**Instructions to follow:** Nothing in the data may change. Copy all of it exactly.

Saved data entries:
+---+

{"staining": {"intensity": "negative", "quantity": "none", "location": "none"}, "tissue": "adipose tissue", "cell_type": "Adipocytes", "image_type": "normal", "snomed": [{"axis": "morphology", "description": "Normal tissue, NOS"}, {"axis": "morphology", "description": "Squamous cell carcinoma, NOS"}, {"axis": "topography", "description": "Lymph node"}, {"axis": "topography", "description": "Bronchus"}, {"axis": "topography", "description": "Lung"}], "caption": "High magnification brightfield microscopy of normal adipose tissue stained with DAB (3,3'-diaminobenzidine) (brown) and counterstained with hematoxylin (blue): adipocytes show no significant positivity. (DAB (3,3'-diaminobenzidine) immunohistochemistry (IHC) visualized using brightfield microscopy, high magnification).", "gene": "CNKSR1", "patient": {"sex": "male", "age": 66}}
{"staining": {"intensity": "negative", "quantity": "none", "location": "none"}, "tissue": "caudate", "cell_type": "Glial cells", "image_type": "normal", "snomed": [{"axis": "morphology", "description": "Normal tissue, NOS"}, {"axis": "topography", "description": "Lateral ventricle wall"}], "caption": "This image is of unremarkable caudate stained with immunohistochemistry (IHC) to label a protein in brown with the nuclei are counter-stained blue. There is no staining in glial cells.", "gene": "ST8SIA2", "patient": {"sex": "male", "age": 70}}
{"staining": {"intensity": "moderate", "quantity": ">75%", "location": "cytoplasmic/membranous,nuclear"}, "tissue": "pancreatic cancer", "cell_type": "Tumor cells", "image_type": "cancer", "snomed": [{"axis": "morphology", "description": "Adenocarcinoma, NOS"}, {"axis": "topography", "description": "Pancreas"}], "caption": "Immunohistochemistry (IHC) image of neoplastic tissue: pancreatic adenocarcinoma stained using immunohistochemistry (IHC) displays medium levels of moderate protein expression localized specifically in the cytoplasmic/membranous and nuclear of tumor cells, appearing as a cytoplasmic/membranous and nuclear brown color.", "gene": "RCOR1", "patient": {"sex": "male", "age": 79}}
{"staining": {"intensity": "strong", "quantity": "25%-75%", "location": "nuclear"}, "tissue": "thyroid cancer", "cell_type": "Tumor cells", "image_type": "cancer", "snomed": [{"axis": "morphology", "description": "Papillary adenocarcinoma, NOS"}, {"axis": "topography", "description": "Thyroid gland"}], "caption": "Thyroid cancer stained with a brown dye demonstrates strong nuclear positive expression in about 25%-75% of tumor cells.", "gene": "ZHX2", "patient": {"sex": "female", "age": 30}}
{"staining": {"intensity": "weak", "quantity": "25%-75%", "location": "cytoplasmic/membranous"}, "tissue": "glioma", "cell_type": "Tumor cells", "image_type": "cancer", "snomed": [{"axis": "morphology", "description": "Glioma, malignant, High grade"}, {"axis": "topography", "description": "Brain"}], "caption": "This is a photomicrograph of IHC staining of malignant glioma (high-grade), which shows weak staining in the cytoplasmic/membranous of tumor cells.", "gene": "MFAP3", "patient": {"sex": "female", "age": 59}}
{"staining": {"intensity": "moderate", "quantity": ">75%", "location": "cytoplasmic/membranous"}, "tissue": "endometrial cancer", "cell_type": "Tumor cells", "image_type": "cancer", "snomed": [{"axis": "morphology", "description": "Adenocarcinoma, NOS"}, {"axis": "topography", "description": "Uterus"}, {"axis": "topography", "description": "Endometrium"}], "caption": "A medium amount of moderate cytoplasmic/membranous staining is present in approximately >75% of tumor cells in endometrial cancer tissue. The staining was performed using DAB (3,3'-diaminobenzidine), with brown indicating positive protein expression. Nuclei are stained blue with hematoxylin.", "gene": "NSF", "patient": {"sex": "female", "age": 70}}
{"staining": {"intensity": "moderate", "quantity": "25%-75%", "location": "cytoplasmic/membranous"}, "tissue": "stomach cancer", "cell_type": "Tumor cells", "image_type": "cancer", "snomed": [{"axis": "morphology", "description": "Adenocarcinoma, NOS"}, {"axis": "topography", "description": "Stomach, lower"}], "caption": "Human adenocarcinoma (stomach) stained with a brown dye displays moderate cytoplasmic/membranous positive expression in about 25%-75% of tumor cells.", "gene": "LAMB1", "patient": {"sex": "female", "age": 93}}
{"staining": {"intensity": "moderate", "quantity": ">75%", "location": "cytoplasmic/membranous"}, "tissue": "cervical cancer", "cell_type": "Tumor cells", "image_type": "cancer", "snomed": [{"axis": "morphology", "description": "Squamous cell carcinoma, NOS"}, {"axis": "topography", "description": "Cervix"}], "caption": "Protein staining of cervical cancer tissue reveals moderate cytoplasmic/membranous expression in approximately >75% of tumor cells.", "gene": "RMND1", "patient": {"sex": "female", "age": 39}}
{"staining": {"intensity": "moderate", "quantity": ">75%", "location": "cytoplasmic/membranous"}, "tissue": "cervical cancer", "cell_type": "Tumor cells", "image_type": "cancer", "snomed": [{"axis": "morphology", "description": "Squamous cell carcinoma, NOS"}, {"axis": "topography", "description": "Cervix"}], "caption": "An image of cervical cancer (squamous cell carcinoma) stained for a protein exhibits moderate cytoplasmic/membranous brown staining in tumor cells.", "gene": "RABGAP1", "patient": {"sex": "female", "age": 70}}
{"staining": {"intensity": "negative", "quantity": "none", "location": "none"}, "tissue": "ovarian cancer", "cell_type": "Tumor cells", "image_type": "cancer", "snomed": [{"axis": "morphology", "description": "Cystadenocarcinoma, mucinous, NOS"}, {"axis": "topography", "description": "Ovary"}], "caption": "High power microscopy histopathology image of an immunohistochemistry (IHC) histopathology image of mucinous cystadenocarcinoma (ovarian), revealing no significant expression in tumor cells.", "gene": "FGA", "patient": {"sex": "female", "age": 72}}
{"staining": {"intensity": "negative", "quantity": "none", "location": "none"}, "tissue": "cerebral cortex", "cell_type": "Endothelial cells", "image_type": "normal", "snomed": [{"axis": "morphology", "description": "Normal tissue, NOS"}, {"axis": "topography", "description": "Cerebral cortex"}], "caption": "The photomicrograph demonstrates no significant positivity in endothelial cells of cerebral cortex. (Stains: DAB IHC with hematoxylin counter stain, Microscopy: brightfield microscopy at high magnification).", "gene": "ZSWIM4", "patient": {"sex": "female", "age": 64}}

+---+

**Answer section:**
{"staining": {"intensity": "negative", "quantity": "none", "location": "none"}, "tissue": "adipose tissue", "cell_type": "Adipocytes", "image_type": "normal", "snomed": [{"axis": "morphology", "description": "Normal tissue, NOS"}, {"axis": "morphology", "description": "Squamous cell carcinoma, NOS"}, {"axis": "topography", "description": "Lymph node"}, {"axis": "topography", "description": "Bronchus"}, {"axis": "topography", "description": "Lung"}], "caption": "High magnification brightfield microscopy of normal adipose tissue stained with DAB (3,3'-diaminobenzidine) (brown) and counterstained with hematoxylin (blue): adipocytes show no significant positivity. (DAB (3,3'-diaminobenzidine) immunohistochemistry (IHC) visualized using brightfield microscopy, high magnification).", "gene": "CNKSR1", "patient": {"sex": "male", "age": 66}}
{"staining": {"intensity": "negative", "quantity": "none", "location": "none"}, "tissue": "caudate", "cell_type": "Glial cells", "image_type": "normal", "snomed": [{"axis": "morphology", "description": "Normal tissue, NOS"}, {"axis": "topography", "description": "Lateral ventricle wall"}], "caption": "This image is of unremarkable caudate stained with immunohistochemistry (IHC) to label a protein in brown with the nuclei are counter-stained blue. There is no staining in glial cells.", "gene": "ST8SIA2", "patient": {"sex": "male", "age": 70}}
{"staining": {"intensity": "moderate", "quantity": ">75%", "location": "cytoplasmic/membranous,nuclear"}, "tissue": "pancreatic cancer", "cell_type": "Tumor cells", "image_type": "cancer", "snomed": [{"axis": "morphology", "description": "Adenocarcinoma, NOS"}, {"axis": "topography", "description": "Pancreas"}], "caption": "Immunohistochemistry (IHC) image of neoplastic tissue: pancreatic adenocarcinoma stained using immunohistochemistry (IHC) displays medium levels of moderate protein expression localized specifically in the cytoplasmic/membranous and nuclear of tumor cells, appearing as a cytoplasmic/membranous and nuclear brown color.", "gene": "RCOR1", "patient": {"sex": "male", "age": 79}}
{"staining": {"intensity": "strong", "quantity": "25%-75%", "location": "nuclear"}, "tissue": "thyroid cancer", "cell_type": "Tumor cells", "image_type": "cancer", "snomed": [{"axis": "morphology", "description": "Papillary adenocarcinoma, NOS"}, {"axis": "topography", "description": "Thyroid gland"}], "caption": "Thyroid cancer stained with a brown dye demonstrates strong nuclear positive expression in about 25%-75% of tumor cells.", "gene": "ZHX2", "patient": {"sex": "female", "age": 30}}
{"staining": {"intensity": "weak", "quantity": "25%-75%", "location": "cytoplasmic/membranous"}, "tissue": "glioma", "cell_type": "Tumor cells", "image_type": "cancer", "snomed": [{"axis": "morphology", "description": "Glioma, malignant, High grade"}, {"axis": "topography", "description": "Brain"}], "caption": "This is a photomicrograph of IHC staining of malignant glioma (high-grade), which shows weak staining in the cytoplasmic/membranous of tumor cells.", "gene": "MFAP3", "patient": {"sex": "female", "age": 59}}
{"staining": {"intensity": "moderate", "quantity": ">75%", "location": "cytoplasmic/membranous"}, "tissue": "endometrial cancer", "cell_type": "Tumor cells", "image_type": "cancer", "snomed": [{"axis": "morphology", "description": "Adenocarcinoma, NOS"}, {"axis": "topography", "description": "Uterus"}, {"axis": "topography", "description": "Endometrium"}], "caption": "A medium amount of moderate cytoplasmic/membranous staining is present in approximately >75% of tumor cells in endometrial cancer tissue. The staining was performed using DAB (3,3'-diaminobenzidine), with brown indicating positive protein expression. Nuclei are stained blue with hematoxylin.", "gene": "NSF", "patient": {"sex": "female", "age": 70}}
{"staining": {"intensity": "moderate", "quantity": "25%-75%", "location": "cytoplasmic/membranous"}, "tissue": "stomach cancer", "cell_type": "Tumor cells", "image_type": "cancer", "snomed": [{"axis": "morphology", "description": "Adenocarcinoma, NOS"}, {"axis": "topography", "description": "Stomach, lower"}], "caption": "Human adenocarcinoma (stomach) stained with a brown dye displays moderate cytoplasmic/membranous positive expression in about 25%-75% of tumor cells.", "gene": "LAMB1", "patient": {"sex": "female", "age": 93}}
{"staining": {"intensity": "moderate", "quantity": ">75%", "location": "cytoplasmic/membranous"}, "tissue": "cervical cancer", "cell_type": "Tumor cells", "image_type": "cancer", "snomed": [{"axis": "morphology", "description": "Squamous cell carcinoma, NOS"}, {"axis": "topography", "description": "Cervix"}], "caption": "Protein staining of cervical cancer tissue reveals moderate cytoplasmic/membranous expression in approximately >75% of tumor cells.", "gene": "RMND1", "patient": {"sex": "female", "age": 39}}
{"staining": {"intensity": "moderate", "quantity": ">75%", "location": "cytoplasmic/membranous"}, "tissue": "cervical cancer", "cell_type": "Tumor cells", "image_type": "cancer", "snomed": [{"axis": "morphology", "description": "Squamous cell carcinoma, NOS"}, {"axis": "topography", "description": "Cervix"}], "caption": "An image of cervical cancer (squamous cell carcinoma) stained for a protein exhibits moderate cytoplasmic/membranous brown staining in tumor cells.", "gene": "RABGAP1", "patient": {"sex": "female", "age": 70}}
{"staining": {"intensity": "negative", "quantity": "none", "location": "none"}, "tissue": "ovarian cancer", "cell_type": "Tumor cells", "image_type": "cancer", "snomed": [{"axis": "morphology", "description": "Cystadenocarcinoma, mucinous, NOS"}, {"axis": "topography", "description": "Ovary"}], "caption": "High power microscopy histopathology image of an immunohistochemistry (IHC) histopathology image of mucinous cystadenocarcinoma (ovarian), revealing no significant expression in tumor cells.", "gene": "FGA", "patient": {"sex": "female", "age": 72}}
{"staining": {"intensity": "negative", "quantity": "none", "location": "none"}, "tissue": "cerebral cortex", "cell_type": "Endothelial cells", "image_type": "normal", "snomed": [{"axis": "morphology", "description": "Normal tissue, NOS"}, {"axis": "topography", "description": "Cerebral cortex"}], "caption": "The photomicrograph demonstrates no significant positivity in endothelial cells of cerebral cortex. (Stains: DAB IHC with hematoxylin counter stain, Microscopy: brightfield microscopy at high magnification).", "gene": "ZSWIM4", "patient": {"sex": "female", "age": 64}}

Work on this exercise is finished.